## YOUR GOAL
Copy every line of text in all of the records below without changing anything, and leave the pictures out of your answer.

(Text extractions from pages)

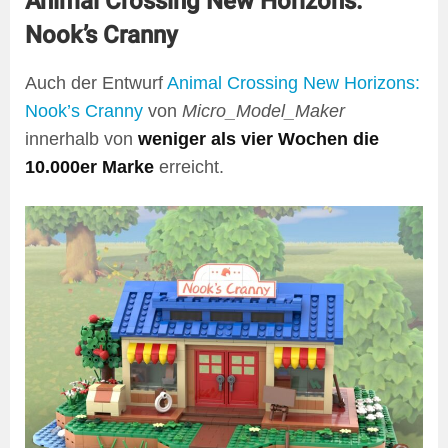
Animal Crossing New Horizons:
Nook’s Cranny
Auch der Entwurf
Animal Crossing New Horizons:
Nook’s Cranny
von
Micro_Model_Maker
innerhalb von
weniger als vier Wochen die
10.000er Marke
erreicht.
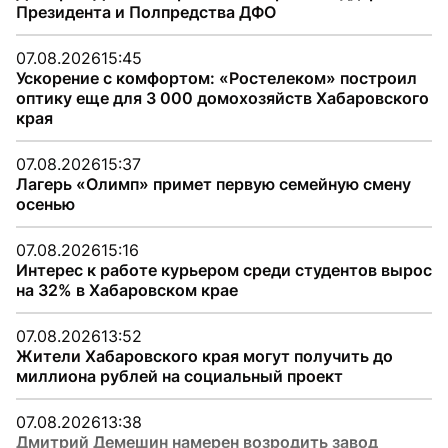
Президента и Полпредства ДФО
07.08.2026
15:45
Ускорение с комфортом: «Ростелеком» построил
оптику еще для 3 000 домохозяйств Хабаровского
края
07.08.2026
15:37
Лагерь «Олимп» примет первую семейную смену
осенью
07.08.2026
15:16
Интерес к работе курьером среди студентов вырос
на 32% в Хабаровском крае
07.08.2026
13:52
Жители Хабаровского края могут получить до
миллиона рублей на социальный проект
07.08.2026
13:38
Дмитрий Демешин намерен возродить завод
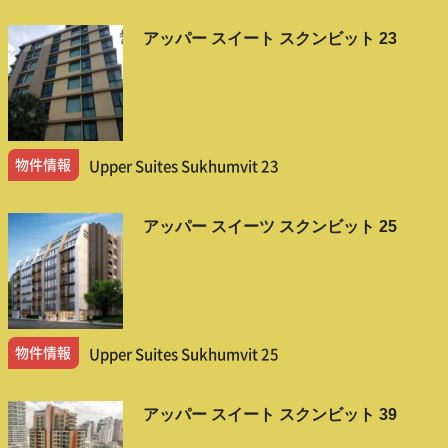
アッパー スイート スクンビット 23
物件情報
Upper Suites Sukhumvit 23
アッパー スイーツ スクンビット 25
物件情報
Upper Suites Sukhumvit 25
アッパー スイート スクンビット 39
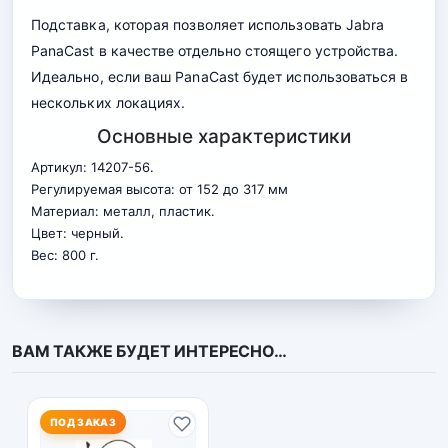
Подставка, которая позволяет использовать Jabra
PanaCast в качестве отдельно стоящего устройства.
Идеально, если ваш PanaCast будет использоваться в
нескольких локациях.
Основные характеристики
Артикул: 14207-56.
Регулируемая высота: от 152 до 317 мм
Материал: металл, пластик.
Цвет: черный.
Вес: 800 г.
ВАМ ТАКЖЕ БУДЕТ ИНТЕРЕСНО…
ПОД ЗАКАЗ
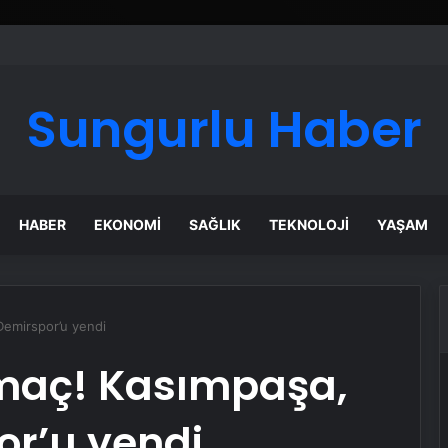
ı Dijital Taşımacılık Yazılımı
Sungurlu Haber
HABER
EKONOMI
SAĞLIK
TEKNOLOJI
YAŞAM
Demirspor’u yendi
 maç! Kasımpaşa,
r’u yendi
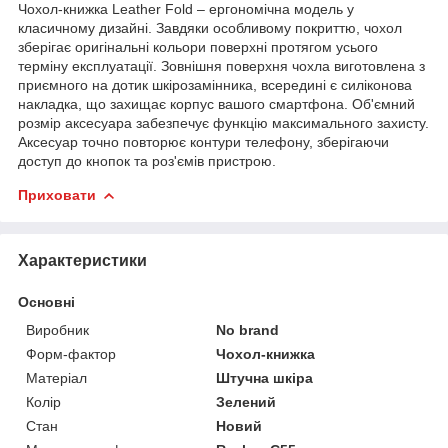
Чохол-книжка Leather Fold – ергономічна модель у
класичному дизайні. Завдяки особливому покриттю, чохол
зберігає оригінальні кольори поверхні протягом усього
терміну експлуатації. Зовнішня поверхня чохла виготовлена з
приємного на дотик шкірозамінника, всередині є силіконова
накладка, що захищає корпус вашого смартфона. Об'ємний
розмір аксесуара забезпечує функцію максимального захисту.
Аксесуар точно повторює контури телефону, зберігаючи
доступ до кнопок та роз'ємів пристрою.
Приховати
Характеристики
Основні
Виробник
No brand
Форм-фактор
Чохол-книжка
Матеріал
Штучна шкіра
Колір
Зелений
Стан
Новий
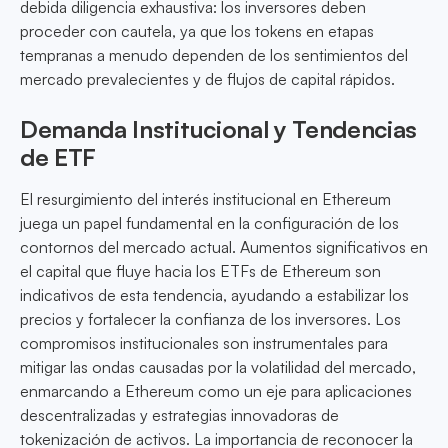
debida diligencia exhaustiva: los inversores deben
proceder con cautela, ya que los tokens en etapas
tempranas a menudo dependen de los sentimientos del
mercado prevalecientes y de flujos de capital rápidos.
Demanda Institucional y Tendencias
de ETF
El resurgimiento del interés institucional en Ethereum
juega un papel fundamental en la configuración de los
contornos del mercado actual. Aumentos significativos en
el capital que fluye hacia los ETFs de Ethereum son
indicativos de esta tendencia, ayudando a estabilizar los
precios y fortalecer la confianza de los inversores. Los
compromisos institucionales son instrumentales para
mitigar las ondas causadas por la volatilidad del mercado,
enmarcando a Ethereum como un eje para aplicaciones
descentralizadas y estrategias innovadoras de
tokenización de activos. La importancia de reconocer la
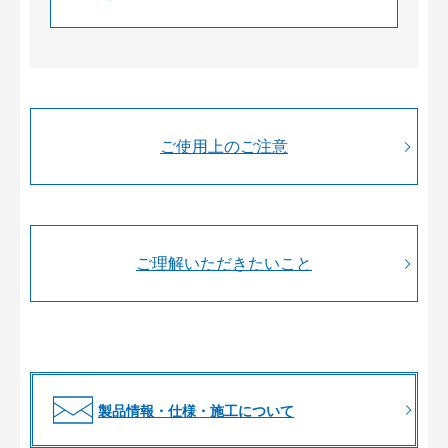
ご使用上のご注意
ご理解いただきたいこと
製品情報・仕様・施工について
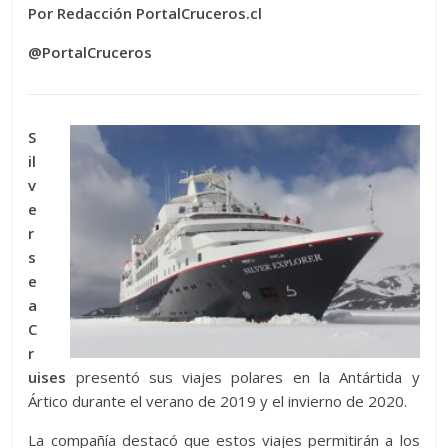
Por Redacción PortalCruceros.cl
@PortalCruceros
S
il
v
e
r
s
e
a
C
r
uises
presentó sus viajes polares en la Antártida y
Ártico durante el verano de 2019 y el invierno de 2020.
La compañía destacó que estos viajes permitirán a los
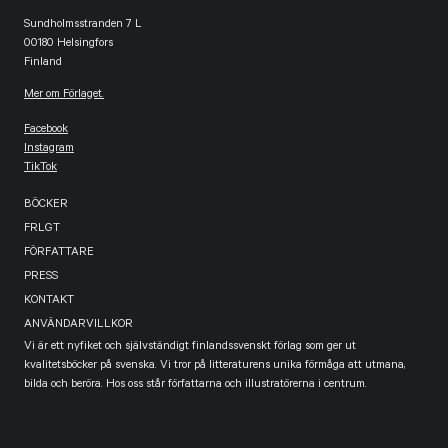
Sundholmsstranden 7 L
00180 Helsingfors
Finland
Mer om Förlaget.
Facebook
Instagram
TikTok
BÖCKER
FRLGT
FÖRFATTARE
PRESS
KONTAKT
ANVÄNDARVILLKOR
Vi är ett nyfiket och självständigt finlandssvenskt förlag som ger ut
kvalitetsböcker på svenska. Vi tror på litteraturens unika förmåga att utmana,
bilda och beröra. Hos oss står författarna och illustratörerna i centrum.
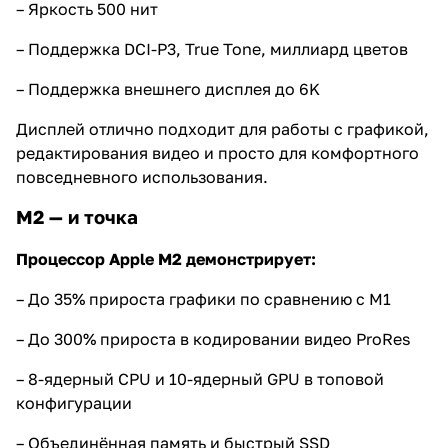
– Яркость 500 нит
– Поддержка DCI-P3, True Tone, миллиард цветов
– Поддержка внешнего дисплея до 6K
Дисплей отлично подходит для работы с графикой,
редактирования видео и просто для комфортного
повседневного использования.
M2 — и точка
Процессор Apple M2 демонстрирует:
– До 35% прироста графики по сравнению с M1
– До 300% прироста в кодировании видео ProRes
– 8-ядерный CPU и 10-ядерный GPU в топовой
конфигурации
– Объединённая память и быстрый SSD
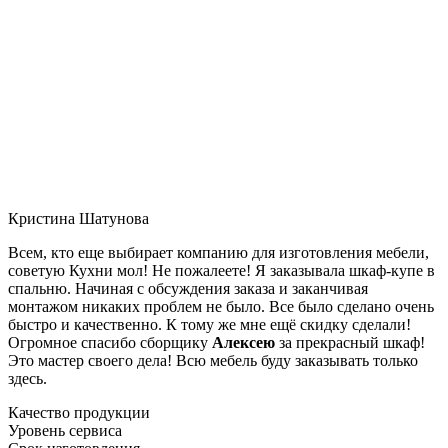
Кристина Шатунова
Всем, кто еще выбирает компанию для изготовления мебели,
советую Кухни мол! Не пожалеете! Я заказывала шкаф-купе в
спальню. Начиная с обсуждения заказа и заканчивая
монтажом никаких проблем не было. Все было сделано очень
быстро и качественно. К тому же мне ещё скидку сделали!
Огромное спасибо сборщику
Алексею
за прекрасный шкаф!
Это мастер своего дела! Всю мебель буду заказывать только
здесь.
Качество продукции
Уровень сервиса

## REPLY
Animal Crossing New Horizons:
Nook’s Cranny
Auch der Entwurf
Animal Crossing New Horizons:
Nook’s Cranny
von
Micro_Model_Maker
innerhalb von
weniger als vier Wochen die
10.000er Marke
erreicht.
Президента и Полпредства ДФО
07.08.2026
15:45
Ускорение с комфортом: «Ростелеком» построил
оптику еще для 3 000 домохозяйств Хабаровского
края
07.08.2026
15:37
Лагерь «Олимп» примет первую семейную смену
осенью
07.08.2026
15:16
Интерес к работе курьером среди студентов вырос
на 32% в Хабаровском крае
07.08.2026
13:52
Жители Хабаровского края могут получить до
миллиона рублей на социальный проект
07.08.2026
13:38
Дмитрий Демешин намерен возродить завод
アッパー スイート スクンビット 23
物件情報
Upper Suites Sukhumvit 23
アッパー スイーツ スクンビット 25
物件情報
Upper Suites Sukhumvit 25
アッパー スイート スクンビット 39
Подставка, которая позволяет использовать Jabra
PanaCast в качестве отдельно стоящего устройства.
Идеально, если ваш PanaCast будет использоваться в
нескольких локациях.
Основные характеристики
Артикул: 14207-56.
Регулируемая высота: от 152 до 317 мм
Материал: металл, пластик.
Цвет: черный.
Вес: 800 г.
ВАМ ТАКЖЕ БУДЕТ ИНТЕРЕСНО…
ПОД ЗАКАЗ
ı Dijital Taşımacılık Yazılımı
Sungurlu Haber
HABER
EKONOMI
SAĞLIK
TEKNOLOJI
YAŞAM
Demirspor’u yendi
 maç! Kasımpaşa,
r’u yendi
Чохол-книжка Leather Fold – ергономічна модель у
класичному дизайні. Завдяки особливому покриттю, чохол
зберігає оригінальні кольори поверхні протягом усього
терміну експлуатації. Зовнішня поверхня чохла виготовлена з
приємного на дотик шкірозамінника, всередині є силіконова
накладка, що захищає корпус вашого смартфона. Об'ємний
розмір аксесуара забезпечує функцію максимального захисту.
Аксесуар точно повторює контури телефону, зберігаючи
доступ до кнопок та роз'ємів пристрою.
Приховати
Характеристики
Основні
Виробник
No brand
Форм-фактор
Чохол-книжка
Матеріал
Штучна шкіра
Колір
Зелений
Стан
Новий
debida diligencia exhaustiva: los inversores deben
proceder con cautela, ya que los tokens en etapas
tempranas a menudo dependen de los sentimientos del
mercado prevalecientes y de flujos de capital rápidos.
Demanda Institucional y Tendencias
de ETF
El resurgimiento del interés institucional en Ethereum
juega un papel fundamental en la configuración de los
contornos del mercado actual. Aumentos significativos en
el capital que fluye hacia los ETFs de Ethereum son
indicativos de esta tendencia, ayudando a estabilizar los
precios y fortalecer la confianza de los inversores. Los
compromisos institucionales son instrumentales para
mitigar las ondas causadas por la volatilidad del mercado,
enmarcando a Ethereum como un eje para aplicaciones
descentralizadas y estrategias innovadoras de
tokenización de activos. La importancia de reconocer la
ご使用上のご注意
ご理解いただきたいこと
製品情報・仕様・施工について
Por Redacción PortalCruceros.cl
@PortalCruceros
S
il
v
e
r
s
e
a
C
r
uises
presentó sus viajes polares en la Antártida y
Ártico durante el verano de 2019 y el invierno de 2020.
La compañía destacó que estos viajes permitirán a los
Sundholmsstranden 7 L
00180 Helsingfors
Finland
Mer om Förlaget.
Facebook
Instagram
TikTok
BÖCKER
FRLGT
FÖRFATTARE
PRESS
KONTAKT
ANVÄNDARVILLKOR
Vi är ett nyfiket och självständigt finlandssvenskt förlag som ger ut
kvalitetsböcker på svenska. Vi tror på litteraturens unika förmåga att utmana,
bilda och beröra. Hos oss står författarna och illustratörerna i centrum.
– Яркость 500 нит
– Поддержка DCI-P3, True Tone, миллиард цветов
– Поддержка внешнего дисплея до 6K
Дисплей отлично подходит для работы с графикой,
редактирования видео и просто для комфортного
повседневного использования.
M2 — и точка
Процессор Apple M2 демонстрирует:
– До 35% прироста графики по сравнению с M1
– До 300% прироста в кодировании видео ProRes
– 8-ядерный CPU и 10-ядерный GPU в топовой
конфигурации
– Объединённая память и быстрый SSD
Кристина Шатунова
Всем, кто еще выбирает компанию для изготовления мебели,
советую Кухни мол! Не пожалеете! Я заказывала шкаф-купе в
спальню. Начиная с обсуждения заказа и заканчивая
монтажом никаких проблем не было. Все было сделано очень
быстро и качественно. К тому же мне ещё скидку сделали!
Огромное спасибо сборщику
Алексею
за прекрасный шкаф!
Это мастер своего дела! Всю мебель буду заказывать только
здесь.
Качество продукции
Уровень сервиса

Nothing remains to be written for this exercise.